Lorsqu’ une patiente a déjà fait un passage aux Urgences pour kyste fonctionnel rompu, il faut lui conseiller une contraception adaptée. Le DIU au cuivre n’est pas du tout le bon moyen de contraception d’une femme aux ovaires polykystiques : d’ailleurs certaines patientes qui ont abandonné la pilule pour un stérilet, sont parfois obligées de faire retirer leur DIU et reprendre la pilule car leurs ovaires se sont mis à être très douloureux. Il existe, sous DIU, des douleurs violentes que l’on nomme coliques expulsives : elles sont aussi intenses que des douleurs d’accouchement et surviennent un ou deux jours par mois en milieu de cycle. Les anti inflammatoires sont efficaces mais pas la paracétamol ni le spasfon. Quand on examine ces patientes au décours de l’épisode douloureux, on voit bien des ovaires porteurs de multiples follicules. Les ovaires kystiques fabriquent beaucoup d’oestrogènes à l’ovulation et cette poussée hormonale peut déclencher des contractions utérines, brèves mais violentes.

Les ovaires kystiques sont des ovaires hyperactifs. Avec le temps qui passe, les ovaires travaillent moins et retrouvent une activité normale donc indolore. Il existe cependant quelques cas de femmes en préménopause qui présentent des douleurs pelviennes brutales alors que, jusqu’alors, leurs cycles se passaient sans problème majeur. Il s’agit, bien sûr, de patientes ne prenant pas la pilule. J’ai un traitement radical à leur proposer : des injections de Décapeptyl pour provoquer une ménopause chimique avec apport hormonal léger afin d’éviter les bouffées de chaleur (c’est ce qu’on appelle une « add back thérapie »). Les douleurs cessent dès le premier mois de traitement, mes patientes peuvent alors mener une vie normale.

Quelques mois d’injections suffisent et on prend le relais jusqu’à la ménopause par une pilule. Ces cas de violentes douleurs ovariennes en préménopause sont très rares, heureusement, car mon traitement très efficace, est fort coûteux pour notre malheureuse sécurité sociale… et je le prescris hors AMM car seule l’endométriose est une pathologie gynécologique ayant l’autorisation d’utilisation du Décapeptyl, et la pathologie des ovaires kystiques douloureux (et terriblement douloureux) des femmes de la cinquantaine n’ont pas cette autorisation de traitement.

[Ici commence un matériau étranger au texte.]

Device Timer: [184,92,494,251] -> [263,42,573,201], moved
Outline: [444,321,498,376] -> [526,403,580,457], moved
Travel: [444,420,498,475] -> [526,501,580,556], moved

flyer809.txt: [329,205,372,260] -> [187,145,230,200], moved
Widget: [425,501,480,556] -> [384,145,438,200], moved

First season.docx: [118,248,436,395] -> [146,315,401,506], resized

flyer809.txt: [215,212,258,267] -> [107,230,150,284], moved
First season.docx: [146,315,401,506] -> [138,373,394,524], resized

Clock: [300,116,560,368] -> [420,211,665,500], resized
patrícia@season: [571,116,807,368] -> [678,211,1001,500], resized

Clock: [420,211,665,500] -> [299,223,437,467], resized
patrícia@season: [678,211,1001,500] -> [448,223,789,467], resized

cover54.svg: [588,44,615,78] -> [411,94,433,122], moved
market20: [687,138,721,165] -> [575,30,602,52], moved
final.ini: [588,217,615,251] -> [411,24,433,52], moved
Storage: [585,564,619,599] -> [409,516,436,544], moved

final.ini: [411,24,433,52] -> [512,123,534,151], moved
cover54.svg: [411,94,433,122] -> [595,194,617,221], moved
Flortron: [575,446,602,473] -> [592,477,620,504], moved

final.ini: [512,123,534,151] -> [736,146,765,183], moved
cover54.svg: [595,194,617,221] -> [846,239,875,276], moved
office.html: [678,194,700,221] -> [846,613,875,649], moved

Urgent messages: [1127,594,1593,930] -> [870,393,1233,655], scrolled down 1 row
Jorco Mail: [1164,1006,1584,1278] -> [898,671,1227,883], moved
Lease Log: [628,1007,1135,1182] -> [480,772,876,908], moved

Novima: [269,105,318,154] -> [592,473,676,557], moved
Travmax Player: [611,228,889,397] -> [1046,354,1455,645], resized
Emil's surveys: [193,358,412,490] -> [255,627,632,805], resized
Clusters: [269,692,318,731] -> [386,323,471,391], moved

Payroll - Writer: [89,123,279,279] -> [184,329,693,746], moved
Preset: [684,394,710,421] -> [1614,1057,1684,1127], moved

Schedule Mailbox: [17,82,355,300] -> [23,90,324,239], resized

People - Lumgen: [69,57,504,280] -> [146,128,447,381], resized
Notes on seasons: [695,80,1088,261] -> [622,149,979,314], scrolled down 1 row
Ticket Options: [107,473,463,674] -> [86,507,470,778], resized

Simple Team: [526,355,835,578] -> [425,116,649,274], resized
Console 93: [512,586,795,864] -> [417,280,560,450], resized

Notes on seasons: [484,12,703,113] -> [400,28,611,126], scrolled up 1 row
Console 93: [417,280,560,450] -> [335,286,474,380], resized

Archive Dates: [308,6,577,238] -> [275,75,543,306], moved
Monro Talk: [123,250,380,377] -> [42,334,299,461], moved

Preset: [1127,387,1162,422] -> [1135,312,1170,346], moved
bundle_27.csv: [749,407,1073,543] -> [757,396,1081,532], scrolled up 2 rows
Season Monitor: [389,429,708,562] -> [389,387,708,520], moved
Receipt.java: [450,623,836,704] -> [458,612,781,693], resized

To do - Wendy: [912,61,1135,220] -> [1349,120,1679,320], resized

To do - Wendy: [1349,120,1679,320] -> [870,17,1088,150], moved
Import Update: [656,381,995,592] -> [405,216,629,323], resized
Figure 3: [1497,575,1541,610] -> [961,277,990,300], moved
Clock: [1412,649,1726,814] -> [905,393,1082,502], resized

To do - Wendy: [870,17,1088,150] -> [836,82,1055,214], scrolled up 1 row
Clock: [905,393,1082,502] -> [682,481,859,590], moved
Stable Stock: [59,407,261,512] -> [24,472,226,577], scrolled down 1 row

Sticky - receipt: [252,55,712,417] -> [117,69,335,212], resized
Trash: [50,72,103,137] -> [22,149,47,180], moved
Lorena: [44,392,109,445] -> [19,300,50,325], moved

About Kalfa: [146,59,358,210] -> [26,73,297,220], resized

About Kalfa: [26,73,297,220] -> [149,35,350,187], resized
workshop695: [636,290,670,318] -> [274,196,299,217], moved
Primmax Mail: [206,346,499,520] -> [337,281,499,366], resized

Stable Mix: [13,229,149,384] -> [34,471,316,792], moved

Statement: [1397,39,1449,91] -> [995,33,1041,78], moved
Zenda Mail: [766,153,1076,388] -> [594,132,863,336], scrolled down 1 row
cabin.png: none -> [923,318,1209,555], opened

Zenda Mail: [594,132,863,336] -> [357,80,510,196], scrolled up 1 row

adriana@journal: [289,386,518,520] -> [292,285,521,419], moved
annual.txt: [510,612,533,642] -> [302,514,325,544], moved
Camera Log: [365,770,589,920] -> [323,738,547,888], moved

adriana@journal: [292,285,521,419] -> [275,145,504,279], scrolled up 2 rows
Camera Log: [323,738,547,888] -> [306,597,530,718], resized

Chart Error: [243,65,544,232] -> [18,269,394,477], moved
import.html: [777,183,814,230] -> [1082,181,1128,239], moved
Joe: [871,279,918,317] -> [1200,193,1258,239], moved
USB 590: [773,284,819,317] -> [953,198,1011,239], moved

Peut-on proposer une médecine alternative dans cette pathologie bénigne mais douloureuse des ovaires kystiques ? Oui, il existe des traitements phytothérapiques à base d’huile d’onagre et d’huile de bourrache qui soulagent les patientes. Les résultats sont satisfaisants sans égaler la thérapeutique hormonale. Ces thérapeutiques douces sont sans effet sur les douleurs des kystes des ovaires des femmes de la cinquantaine.  Je les réserve aux femmes plus jeunes qui ressentent des douleurs pelviennes d’intensité moyenne…et à toutes celles qui souhaitent un enfant puisque tout traitement hormonal puissant bloque les ovulations.